• TRY IT: When you transcribe the records that follow, reproduce each line exactly as given.

(Data items)
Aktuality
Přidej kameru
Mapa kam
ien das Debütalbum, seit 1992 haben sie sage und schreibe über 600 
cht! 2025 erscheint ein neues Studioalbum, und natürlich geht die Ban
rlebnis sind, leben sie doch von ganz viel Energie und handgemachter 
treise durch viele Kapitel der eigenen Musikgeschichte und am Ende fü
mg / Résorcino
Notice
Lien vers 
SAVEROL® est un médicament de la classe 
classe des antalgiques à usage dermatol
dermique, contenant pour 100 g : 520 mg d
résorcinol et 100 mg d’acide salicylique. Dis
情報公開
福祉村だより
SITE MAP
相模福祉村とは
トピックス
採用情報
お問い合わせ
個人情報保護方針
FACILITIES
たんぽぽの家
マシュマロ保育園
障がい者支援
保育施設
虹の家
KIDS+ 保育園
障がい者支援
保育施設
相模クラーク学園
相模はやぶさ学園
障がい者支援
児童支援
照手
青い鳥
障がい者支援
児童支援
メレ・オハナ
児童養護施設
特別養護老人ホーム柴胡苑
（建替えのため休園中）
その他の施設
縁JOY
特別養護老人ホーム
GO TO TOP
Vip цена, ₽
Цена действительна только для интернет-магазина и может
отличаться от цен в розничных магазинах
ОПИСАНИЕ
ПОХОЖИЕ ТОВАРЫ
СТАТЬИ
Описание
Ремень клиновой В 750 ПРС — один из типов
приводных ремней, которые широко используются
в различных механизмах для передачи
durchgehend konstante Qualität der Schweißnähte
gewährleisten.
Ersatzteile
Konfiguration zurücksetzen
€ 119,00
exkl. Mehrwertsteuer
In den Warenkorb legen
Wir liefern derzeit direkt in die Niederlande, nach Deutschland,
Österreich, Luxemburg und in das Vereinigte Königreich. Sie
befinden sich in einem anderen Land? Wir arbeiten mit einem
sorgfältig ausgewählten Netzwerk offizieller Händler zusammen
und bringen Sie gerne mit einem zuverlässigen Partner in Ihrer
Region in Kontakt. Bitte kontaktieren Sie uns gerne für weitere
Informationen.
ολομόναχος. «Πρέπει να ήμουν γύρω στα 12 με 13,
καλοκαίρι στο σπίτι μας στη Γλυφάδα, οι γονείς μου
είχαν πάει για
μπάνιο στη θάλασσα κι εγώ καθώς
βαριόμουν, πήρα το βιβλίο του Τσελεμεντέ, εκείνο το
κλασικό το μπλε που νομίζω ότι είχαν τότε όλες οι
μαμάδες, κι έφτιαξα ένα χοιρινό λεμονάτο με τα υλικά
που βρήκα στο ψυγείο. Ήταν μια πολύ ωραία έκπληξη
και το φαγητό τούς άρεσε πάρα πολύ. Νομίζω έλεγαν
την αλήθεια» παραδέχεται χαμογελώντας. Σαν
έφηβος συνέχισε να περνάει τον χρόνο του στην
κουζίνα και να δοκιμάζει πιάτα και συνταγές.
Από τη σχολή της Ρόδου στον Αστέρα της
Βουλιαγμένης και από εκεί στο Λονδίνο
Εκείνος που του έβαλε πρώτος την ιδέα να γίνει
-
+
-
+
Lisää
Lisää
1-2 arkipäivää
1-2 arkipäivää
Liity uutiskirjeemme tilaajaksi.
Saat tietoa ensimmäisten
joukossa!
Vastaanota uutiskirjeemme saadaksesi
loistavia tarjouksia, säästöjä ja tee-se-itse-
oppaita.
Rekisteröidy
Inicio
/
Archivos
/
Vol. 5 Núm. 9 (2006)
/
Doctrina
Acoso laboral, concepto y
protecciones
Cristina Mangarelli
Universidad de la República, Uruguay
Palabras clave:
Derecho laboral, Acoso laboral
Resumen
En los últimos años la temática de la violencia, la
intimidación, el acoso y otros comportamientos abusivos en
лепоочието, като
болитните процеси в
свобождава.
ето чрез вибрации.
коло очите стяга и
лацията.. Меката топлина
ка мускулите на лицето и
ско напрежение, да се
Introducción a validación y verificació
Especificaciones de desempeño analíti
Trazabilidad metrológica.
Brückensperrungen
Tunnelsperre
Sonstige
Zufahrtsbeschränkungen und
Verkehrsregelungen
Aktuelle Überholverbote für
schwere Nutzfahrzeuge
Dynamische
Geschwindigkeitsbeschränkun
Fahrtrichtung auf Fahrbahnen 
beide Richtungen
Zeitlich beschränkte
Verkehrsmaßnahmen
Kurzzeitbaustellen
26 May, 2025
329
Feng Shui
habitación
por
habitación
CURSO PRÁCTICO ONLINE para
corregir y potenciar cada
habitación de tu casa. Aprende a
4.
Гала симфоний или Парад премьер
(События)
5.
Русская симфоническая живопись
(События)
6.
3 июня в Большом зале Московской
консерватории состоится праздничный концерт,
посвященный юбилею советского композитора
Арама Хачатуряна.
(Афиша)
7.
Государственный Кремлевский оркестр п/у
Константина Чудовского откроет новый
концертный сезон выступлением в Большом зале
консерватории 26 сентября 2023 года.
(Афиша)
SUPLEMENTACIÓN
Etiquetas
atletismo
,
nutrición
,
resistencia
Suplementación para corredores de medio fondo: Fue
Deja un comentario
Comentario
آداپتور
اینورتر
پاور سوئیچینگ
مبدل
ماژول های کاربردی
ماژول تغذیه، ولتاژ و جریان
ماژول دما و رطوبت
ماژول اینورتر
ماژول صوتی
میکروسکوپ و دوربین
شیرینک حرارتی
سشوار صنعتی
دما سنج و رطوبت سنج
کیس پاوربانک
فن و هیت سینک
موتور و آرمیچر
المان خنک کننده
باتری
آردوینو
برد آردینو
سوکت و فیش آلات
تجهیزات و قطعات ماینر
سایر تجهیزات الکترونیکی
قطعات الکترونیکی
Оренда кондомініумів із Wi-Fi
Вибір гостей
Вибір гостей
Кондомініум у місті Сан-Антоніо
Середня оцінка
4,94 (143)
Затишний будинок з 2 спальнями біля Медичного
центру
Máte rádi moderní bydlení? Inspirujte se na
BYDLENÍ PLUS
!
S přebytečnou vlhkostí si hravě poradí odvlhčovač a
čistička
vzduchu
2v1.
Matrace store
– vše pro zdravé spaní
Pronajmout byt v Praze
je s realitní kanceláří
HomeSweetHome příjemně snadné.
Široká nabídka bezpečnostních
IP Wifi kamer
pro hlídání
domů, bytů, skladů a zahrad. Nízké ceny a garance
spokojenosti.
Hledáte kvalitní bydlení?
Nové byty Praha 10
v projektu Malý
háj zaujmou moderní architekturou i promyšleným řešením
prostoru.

• EXERCISE ANSWER:
Aktuality
Přidej kameru
Mapa kam
ien das Debütalbum, seit 1992 haben sie sage und schreibe über 600 
cht! 2025 erscheint ein neues Studioalbum, und natürlich geht die Ban
rlebnis sind, leben sie doch von ganz viel Energie und handgemachter 
treise durch viele Kapitel der eigenen Musikgeschichte und am Ende fü
mg / Résorcino
Notice
Lien vers 
SAVEROL® est un médicament de la classe 
classe des antalgiques à usage dermatol
dermique, contenant pour 100 g : 520 mg d
résorcinol et 100 mg d’acide salicylique. Dis
情報公開
福祉村だより
SITE MAP
相模福祉村とは
トピックス
採用情報
お問い合わせ
個人情報保護方針
FACILITIES
たんぽぽの家
マシュマロ保育園
障がい者支援
保育施設
虹の家
KIDS+ 保育園
障がい者支援
保育施設
相模クラーク学園
相模はやぶさ学園
障がい者支援
児童支援
照手
青い鳥
障がい者支援
児童支援
メレ・オハナ
児童養護施設
特別養護老人ホーム柴胡苑
（建替えのため休園中）
その他の施設
縁JOY
特別養護老人ホーム
GO TO TOP
Vip цена, ₽
Цена действительна только для интернет-магазина и может
отличаться от цен в розничных магазинах
ОПИСАНИЕ
ПОХОЖИЕ ТОВАРЫ
СТАТЬИ
Описание
Ремень клиновой В 750 ПРС — один из типов
приводных ремней, которые широко используются
в различных механизмах для передачи
durchgehend konstante Qualität der Schweißnähte
gewährleisten.
Ersatzteile
Konfiguration zurücksetzen
€ 119,00
exkl. Mehrwertsteuer
In den Warenkorb legen
Wir liefern derzeit direkt in die Niederlande, nach Deutschland,
Österreich, Luxemburg und in das Vereinigte Königreich. Sie
befinden sich in einem anderen Land? Wir arbeiten mit einem
sorgfältig ausgewählten Netzwerk offizieller Händler zusammen
und bringen Sie gerne mit einem zuverlässigen Partner in Ihrer
Region in Kontakt. Bitte kontaktieren Sie uns gerne für weitere
Informationen.
ολομόναχος. «Πρέπει να ήμουν γύρω στα 12 με 13,
καλοκαίρι στο σπίτι μας στη Γλυφάδα, οι γονείς μου
είχαν πάει για
μπάνιο στη θάλασσα κι εγώ καθώς
βαριόμουν, πήρα το βιβλίο του Τσελεμεντέ, εκείνο το
κλασικό το μπλε που νομίζω ότι είχαν τότε όλες οι
μαμάδες, κι έφτιαξα ένα χοιρινό λεμονάτο με τα υλικά
που βρήκα στο ψυγείο. Ήταν μια πολύ ωραία έκπληξη
και το φαγητό τούς άρεσε πάρα πολύ. Νομίζω έλεγαν
την αλήθεια» παραδέχεται χαμογελώντας. Σαν
έφηβος συνέχισε να περνάει τον χρόνο του στην
κουζίνα και να δοκιμάζει πιάτα και συνταγές.
Από τη σχολή της Ρόδου στον Αστέρα της
Βουλιαγμένης και από εκεί στο Λονδίνο
Εκείνος που του έβαλε πρώτος την ιδέα να γίνει
-
+
-
+
Lisää
Lisää
1-2 arkipäivää
1-2 arkipäivää
Liity uutiskirjeemme tilaajaksi.
Saat tietoa ensimmäisten
joukossa!
Vastaanota uutiskirjeemme saadaksesi
loistavia tarjouksia, säästöjä ja tee-se-itse-
oppaita.
Rekisteröidy
Inicio
/
Archivos
/
Vol. 5 Núm. 9 (2006)
/
Doctrina
Acoso laboral, concepto y
protecciones
Cristina Mangarelli
Universidad de la República, Uruguay
Palabras clave:
Derecho laboral, Acoso laboral
Resumen
En los últimos años la temática de la violencia, la
intimidación, el acoso y otros comportamientos abusivos en
лепоочието, като
болитните процеси в
свобождава.
ето чрез вибрации.
коло очите стяга и
лацията.. Меката топлина
ка мускулите на лицето и
ско напрежение, да се
Introducción a validación y verificació
Especificaciones de desempeño analíti
Trazabilidad metrológica.
Brückensperrungen
Tunnelsperre
Sonstige
Zufahrtsbeschränkungen und
Verkehrsregelungen
Aktuelle Überholverbote für
schwere Nutzfahrzeuge
Dynamische
Geschwindigkeitsbeschränkun
Fahrtrichtung auf Fahrbahnen 
beide Richtungen
Zeitlich beschränkte
Verkehrsmaßnahmen
Kurzzeitbaustellen
26 May, 2025
329
Feng Shui
habitación
por
habitación
CURSO PRÁCTICO ONLINE para
corregir y potenciar cada
habitación de tu casa. Aprende a
4.
Гала симфоний или Парад премьер
(События)
5.
Русская симфоническая живопись
(События)
6.
3 июня в Большом зале Московской
консерватории состоится праздничный концерт,
посвященный юбилею советского композитора
Арама Хачатуряна.
(Афиша)
7.
Государственный Кремлевский оркестр п/у
Константина Чудовского откроет новый
концертный сезон выступлением в Большом зале
консерватории 26 сентября 2023 года.
(Афиша)
SUPLEMENTACIÓN
Etiquetas
atletismo
,
nutrición
,
resistencia
Suplementación para corredores de medio fondo: Fue
Deja un comentario
Comentario
آداپتور
اینورتر
پاور سوئیچینگ
مبدل
ماژول های کاربردی
ماژول تغذیه، ولتاژ و جریان
ماژول دما و رطوبت
ماژول اینورتر
ماژول صوتی
میکروسکوپ و دوربین
شیرینک حرارتی
سشوار صنعتی
دما سنج و رطوبت سنج
کیس پاوربانک
فن و هیت سینک
موتور و آرمیچر
المان خنک کننده
باتری
آردوینو
برد آردینو
سوکت و فیش آلات
تجهیزات و قطعات ماینر
سایر تجهیزات الکترونیکی
قطعات الکترونیکی
Оренда кондомініумів із Wi-Fi
Вибір гостей
Вибір гостей
Кондомініум у місті Сан-Антоніо
Середня оцінка
4,94 (143)
Затишний будинок з 2 спальнями біля Медичного
центру
Máte rádi moderní bydlení? Inspirujte se na
BYDLENÍ PLUS
!
S přebytečnou vlhkostí si hravě poradí odvlhčovač a
čistička
vzduchu
2v1.
Matrace store
– vše pro zdravé spaní
Pronajmout byt v Praze
je s realitní kanceláří
HomeSweetHome příjemně snadné.
Široká nabídka bezpečnostních
IP Wifi kamer
pro hlídání
domů, bytů, skladů a zahrad. Nízké ceny a garance
spokojenosti.
Hledáte kvalitní bydlení?
Nové byty Praha 10
v projektu Malý
háj zaujmou moderní architekturou i promyšleným řešením
prostoru.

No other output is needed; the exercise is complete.